Now if that answer was startling back then, today it would be totally offensive. In a world suffocating in political correctness we are told that all humanity is fundamentally good. And that God loves and accepts everyone no matter what their belief or lifestyle. The idea that God would choose to love one person and “hate” another borders on being, well, a hate crime. To the world, any suggestion that we are basically “sinful” and in need of God’s mercy is insulting. But God says otherwise. The Bible clearly teaches there are “none righteous…none who do good, not even one” (Rom. 3:10,12). And that without God’s mercy all would perish.
But even Christians are uncomfortable when they learn how selective God is in showing His mercy to Adam’s doomed race.“For he says to Moses, ‘I will have compassion on whom I have compassion, and have mercy on whom I have mercy’” (Rom. 9:15).Even more startling that His selections were made “before the foundation of the world” (Eph. 1:4). For those who think it supremely unfair of God to show mercy to some and not others, Scripture responds: “The thing molded will not say to the molder, ‘Why did you make me like this,’ will it?” (Rom 9:20). God doesn’t ask us to understand it but just to accept it and trust He is a good and just and loving God. And that one day it will all be clear.
But this part of His plan is clear now.
God is determined to redeem His fallen creation one man at a time through His son, Messiah Yeshua. The plan was launched when God chose a “gentile” named Abram, who believed God and was declared righteous for his faith. After renaming him “Abraham,” God chose his son Isaac (and not Ishmael). And then Isaac’s son Jacob (and not Esau). And so on down the line to this very day when He chose you and I. For as Yeshua told us, “No one can come to me unless the Father who sent me draws him” (John 6:44).

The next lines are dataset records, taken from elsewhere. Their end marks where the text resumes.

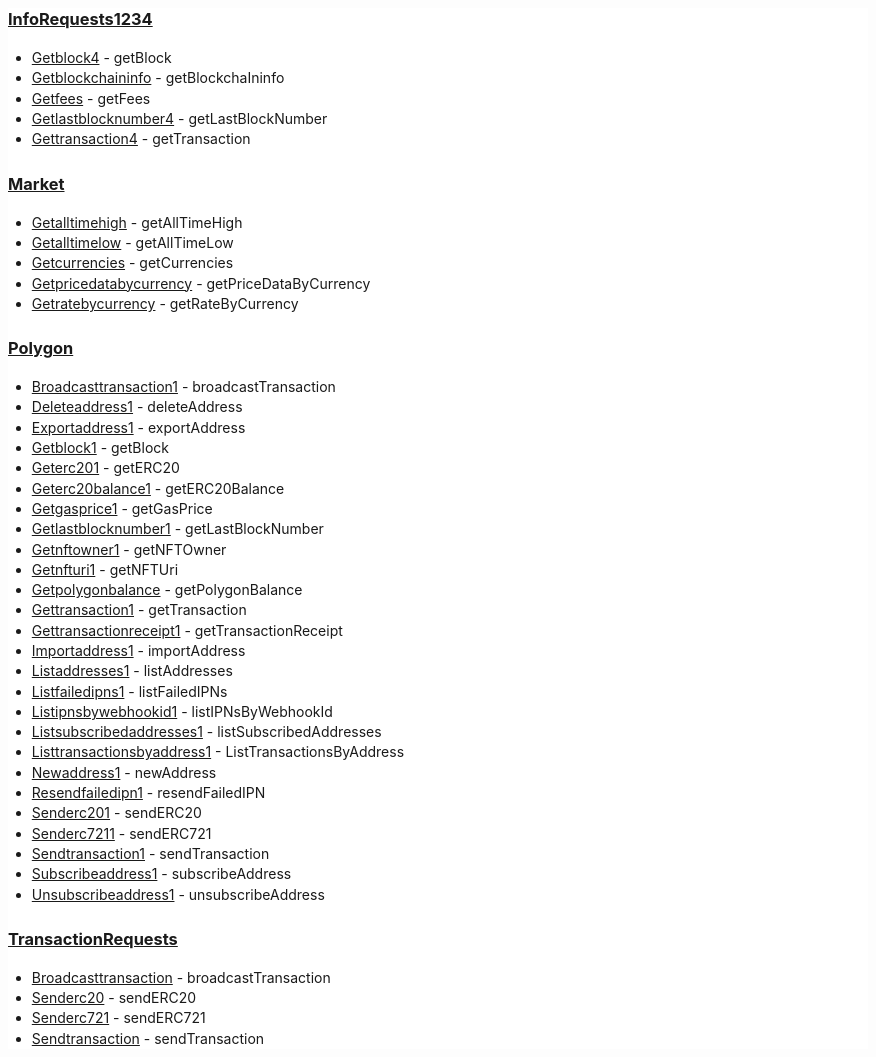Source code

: ### [InfoRequests1234](docs/inforequests1234/README.md)

* [Getblock4](docs/inforequests1234/README.md#getblock4) - getBlock
* [Getblockchaininfo](docs/inforequests1234/README.md#getblockchaininfo) - getBlockchaIninfo
* [Getfees](docs/inforequests1234/README.md#getfees) - getFees
* [Getlastblocknumber4](docs/inforequests1234/README.md#getlastblocknumber4) - getLastBlockNumber
* [Gettransaction4](docs/inforequests1234/README.md#gettransaction4) - getTransaction

### [Market](docs/market/README.md)

* [Getalltimehigh](docs/market/README.md#getalltimehigh) - getAllTimeHigh
* [Getalltimelow](docs/market/README.md#getalltimelow) - getAllTimeLow
* [Getcurrencies](docs/market/README.md#getcurrencies) - getCurrencies
* [Getpricedatabycurrency](docs/market/README.md#getpricedatabycurrency) - getPriceDataByCurrency
* [Getratebycurrency](docs/market/README.md#getratebycurrency) - getRateByCurrency

### [Polygon](docs/polygon/README.md)

* [Broadcasttransaction1](docs/polygon/README.md#broadcasttransaction1) - broadcastTransaction
* [Deleteaddress1](docs/polygon/README.md#deleteaddress1) - deleteAddress
* [Exportaddress1](docs/polygon/README.md#exportaddress1) - exportAddress
* [Getblock1](docs/polygon/README.md#getblock1) - getBlock
* [Geterc201](docs/polygon/README.md#geterc201) - getERC20
* [Geterc20balance1](docs/polygon/README.md#geterc20balance1) - getERC20Balance
* [Getgasprice1](docs/polygon/README.md#getgasprice1) - getGasPrice
* [Getlastblocknumber1](docs/polygon/README.md#getlastblocknumber1) - getLastBlockNumber
* [Getnftowner1](docs/polygon/README.md#getnftowner1) - getNFTOwner
* [Getnfturi1](docs/polygon/README.md#getnfturi1) - getNFTUri
* [Getpolygonbalance](docs/polygon/README.md#getpolygonbalance) - getPolygonBalance
* [Gettransaction1](docs/polygon/README.md#gettransaction1) - getTransaction
* [Gettransactionreceipt1](docs/polygon/README.md#gettransactionreceipt1) - getTransactionReceipt
* [Importaddress1](docs/polygon/README.md#importaddress1) - importAddress
* [Listaddresses1](docs/polygon/README.md#listaddresses1) - listAddresses
* [Listfailedipns1](docs/polygon/README.md#listfailedipns1) - listFailedIPNs
* [Listipnsbywebhookid1](docs/polygon/README.md#listipnsbywebhookid1) - listIPNsByWebhookId
* [Listsubscribedaddresses1](docs/polygon/README.md#listsubscribedaddresses1) - listSubscribedAddresses
* [Listtransactionsbyaddress1](docs/polygon/README.md#listtransactionsbyaddress1) - ListTransactionsByAddress
* [Newaddress1](docs/polygon/README.md#newaddress1) - newAddress
* [Resendfailedipn1](docs/polygon/README.md#resendfailedipn1) - resendFailedIPN
* [Senderc201](docs/polygon/README.md#senderc201) - sendERC20
* [Senderc7211](docs/polygon/README.md#senderc7211) - sendERC721
* [Sendtransaction1](docs/polygon/README.md#sendtransaction1) - sendTransaction
* [Subscribeaddress1](docs/polygon/README.md#subscribeaddress1) - subscribeAddress
* [Unsubscribeaddress1](docs/polygon/README.md#unsubscribeaddress1) - unsubscribeAddress

### [TransactionRequests](docs/transactionrequests/README.md)

* [Broadcasttransaction](docs/transactionrequests/README.md#broadcasttransaction) - broadcastTransaction
* [Senderc20](docs/transactionrequests/README.md#senderc20) - sendERC20
* [Senderc721](docs/transactionrequests/README.md#senderc721) - sendERC721
* [Sendtransaction](docs/transactionrequests/README.md#sendtransaction) - sendTransaction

So what was God saying when He told Israel His love was evidenced in choosing Jacob over Esau? He was informing them (and us) that they had had no reason to doubt His love because they hadn’t done anything to deserve it in the first place. It was a sovereign decision on God’s part to show mercy to his descendants. Israel can just rest and trust and rejoice in the fact they’ve been chosen by God. And stop doubting.
He was also emphasizing that “they are not all Israel who are descended from Israel” (Rom. 9:6). Only a chosen remnant of Abraham’s seed would be saved. As the psalmist declared, “He chooses our inheritance for us, the glory of Jacob whom He loves” (Ps. 47:4). Which brings us to the question of God’s commitment to the newly formed State of Israel – even though most have come home in unbelief regarding Yeshua.
What we need to realize, as Paul explains in Romans 11, is that their forefathers’ rejection of Yeshua was also part of God’s salvation plan. It allowed Him to reveal His mercy as never before by lavishing it upon the least deserving of all His chosen ones - those scattered among the Gentiles. “A nation without understanding” (Rom. 10:19) God called us. By showing mercy to us first He could now show mercy to Jewish Israel. “For God has shut up all [of Abraham’s seed] in disobedience so that He might show mercy to all” (Rom. 11:32). What a plan! What a God! To Him be the glory forever, amen!